The record makes the most sense if you read it as an extended interlude from To Pimp a Butterfly — imagine if that album was 115 minutes long as opposed to 79, and this is a particularly potent stretch of that run time, united in atmosphere and mood. Starting with a disorienting dirty-talk intro (which only sets up further corporeally centered songs and lines down the road, important on a record substantially concerned with black bodies) Lamar speaks with God, letting us know the headspace this record occupies: “I made To Pimp a Butterfly for you / Told me to use my vocals to save mankind for you… I tithed for you, I pushed the club to the side for you / Who love you like I love you?”
“Untitled 02 | 06.23.2014” kicks off with the first occurrence of a repeated mantra throughout the album: a preacher-like “pimp-pimp, hooray!” shout.
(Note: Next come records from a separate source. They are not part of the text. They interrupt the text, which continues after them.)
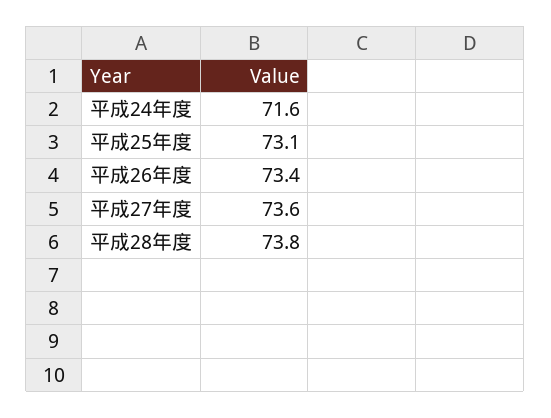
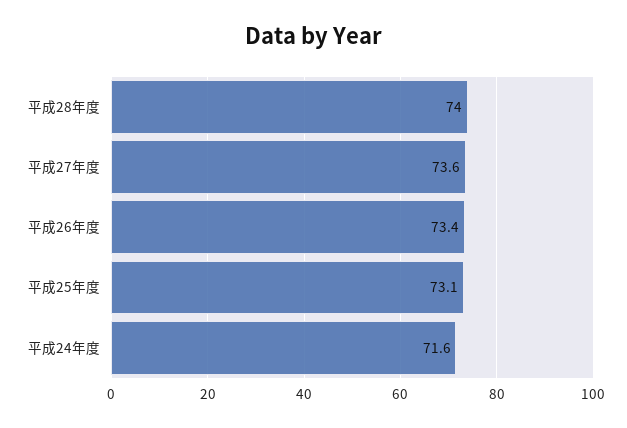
  {
    "平成24年度": 71.6,
    "平成25年度": 73.1,
    "平成26年度": 73.4,
    "平成27年度": 73.6,
-   "平成28年度": 73.8
+   "平成28年度": 74
  }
It’s half-celebratory, half-mocking, an attempt to unite the congregation with his cutting interpretation of “pimping,” which is used in context with the same moral implication as the title of his previous album, but also used in a commercial sense, in the context of black artists in a black genre still being forced to submit to white industry standards and white demands. On the powerful “untitled 03 | 05.28.2013” he raps, “A piece of mine’s / That’s what the white man wanted when I rhyme / Telling me that he selling me just for $10.99 / If I go platinum from rapping / I do the company just fine,” and it’s clear to see whom Lamar views as the pimp and who’s getting pimped.
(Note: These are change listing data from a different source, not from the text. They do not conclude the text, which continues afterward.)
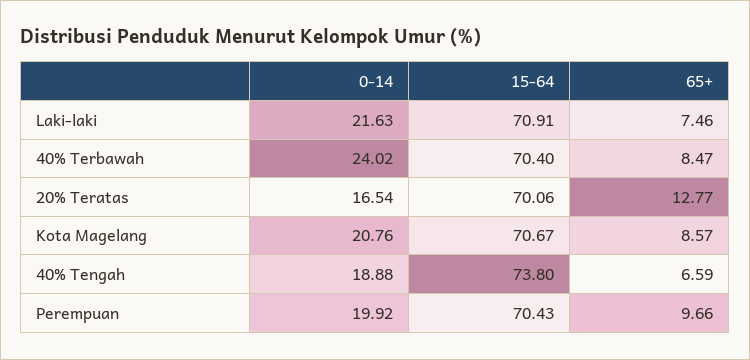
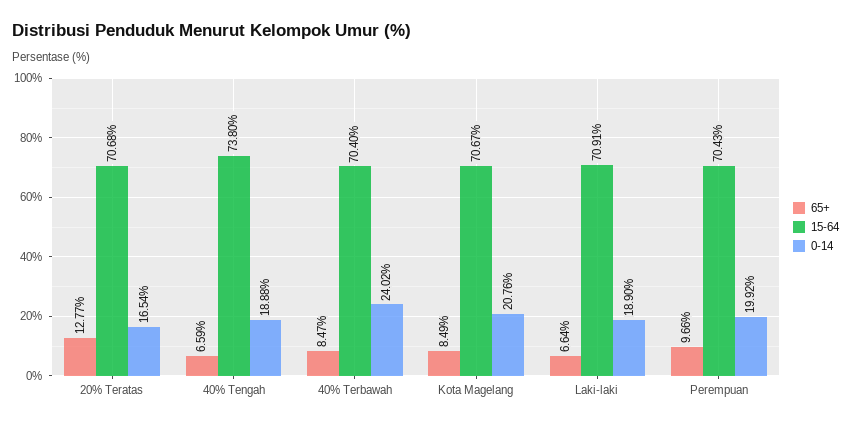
  {
    "0-14": {
-     "Laki-laki": 21.63,
+     "Laki-laki": 18.9,
      "40% Terbawah": 24.02,
      "20% Teratas": 16.54,
      "Kota Magelang": 20.76,
      "40% Tengah": 18.88,
      "Perempuan": 19.92
    },
    "15-64": {
      "Laki-laki": 70.91,
      "40% Terbawah": 70.4,
-     "20% Teratas": 70.06,
+     "20% Teratas": 70.68,
      "Kota Magelang": 70.67,
      "40% Tengah": 73.8,
      "Perempuan": 70.43
    },
    "65+": {
-     "Laki-laki": 7.46,
+     "Laki-laki": 6.64,
      "40% Terbawah": 8.47,
      "20% Teratas": 12.77,
-     "Kota Magelang": 8.57,
+     "Kota Magelang": 8.49,
      "40% Tengah": 6.59,
      "Perempuan": 9.66
    }
  }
But for all its weighty talk on race, religion, and the politics of rap music (not just racial and industry politics, but like, “Might tell Obama be more like Punch” politics), untitled unmastered. doesn’t threaten to go off the rails nearly as much as the equally weighty Butterfly. It’s punctuated with Lamar’s wit and personality, who assists a repeated motif/melody in “They say the government mislead the youth, youth, youth” like a particularly woke youth minister before giving way to another repeated motif/mantra in “Head is the answer.” This is the dualistic dynamic that opens the record up to listeners and motivates the Hot Take that it’s an even better album than Butterfly. The strong threads that bound Section.80, good kid, m.A.A.d city, and Butterfly are still present here, but only implied. Unmastered. feels more like a prayer circle or hip-hop cypher than an album weighted down by a capital-C concept.
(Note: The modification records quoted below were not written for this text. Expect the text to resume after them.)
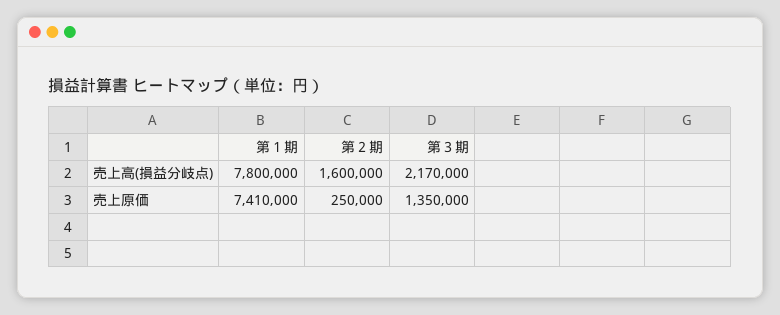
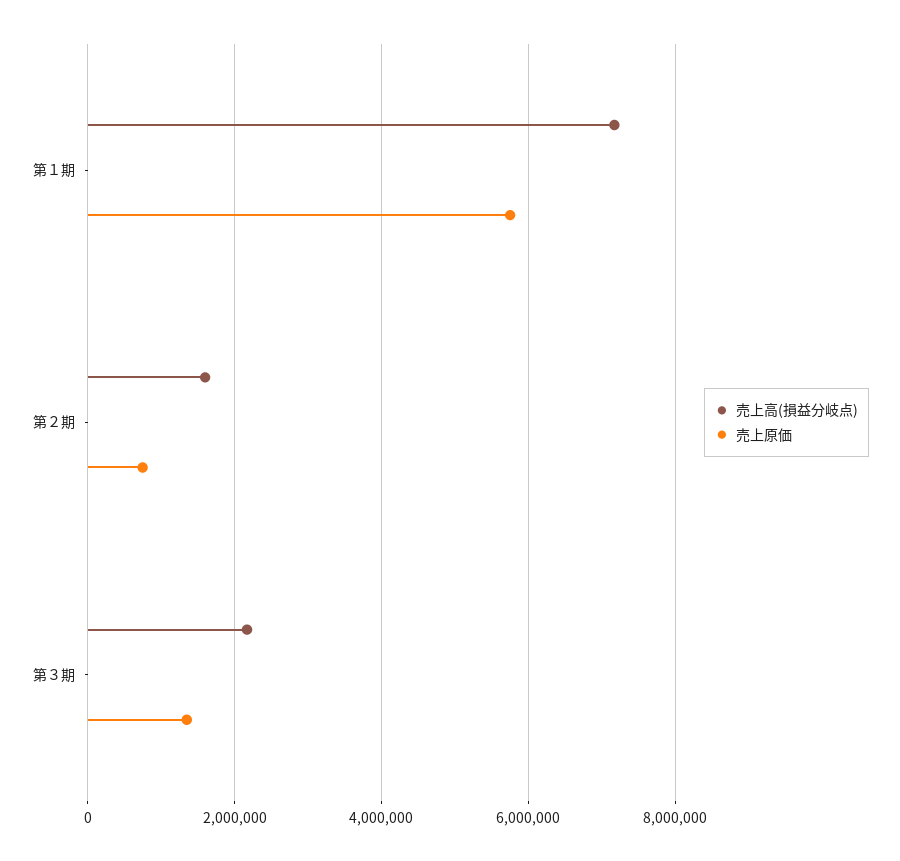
  {
    "売上高(損益分岐点)": {
-     "第１期": 7800000,
+     "第１期": 7200000,
      "第２期": 1600000,
      "第３期": 2170000
    },
    "売上原価": {
-     "第１期": 7410000,
+     "第１期": 5800000,
-     "第２期": 250000,
+     "第２期": 800000,
      "第３期": 1350000
    }
  }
It’s worth acknowledging that Lamar is in his prime; it’s what makes even that “Head is the answer” talk feel important, because everything is implicitly charged with meaning. Maybe the only answer to systematic oppression is corporeal gratification. Maybe a mantra like “We gon’ be alright” is too forcibly optimistic to carry people through tough times.
And that in-demand Colbert song, “untitled 03,” is not really a great song — it’s essentially a dialogue punctuated with a powerful coda — but it is a great message delivered with passion and an insight unequivocal from anyone else working today. It’s hard to think of another artist who would inject so much of himself and his spirit into a project that’s not even totally done less than a year after releasing a record the first black president of the United States declared his favorite of 2015. On that song, the hook is “I shall enjoy the fruits of my labor if I get freed today,” and Lamar — putting the industry on its toes with a surprise release, placing himself at the forefront of the conversation weeks after Kanye’s endless album rollout and before anyone else had the chance to steal headlines in 2016 — is enjoying those fruits. He didn’t have to do this, but he did. Pimp, pimp.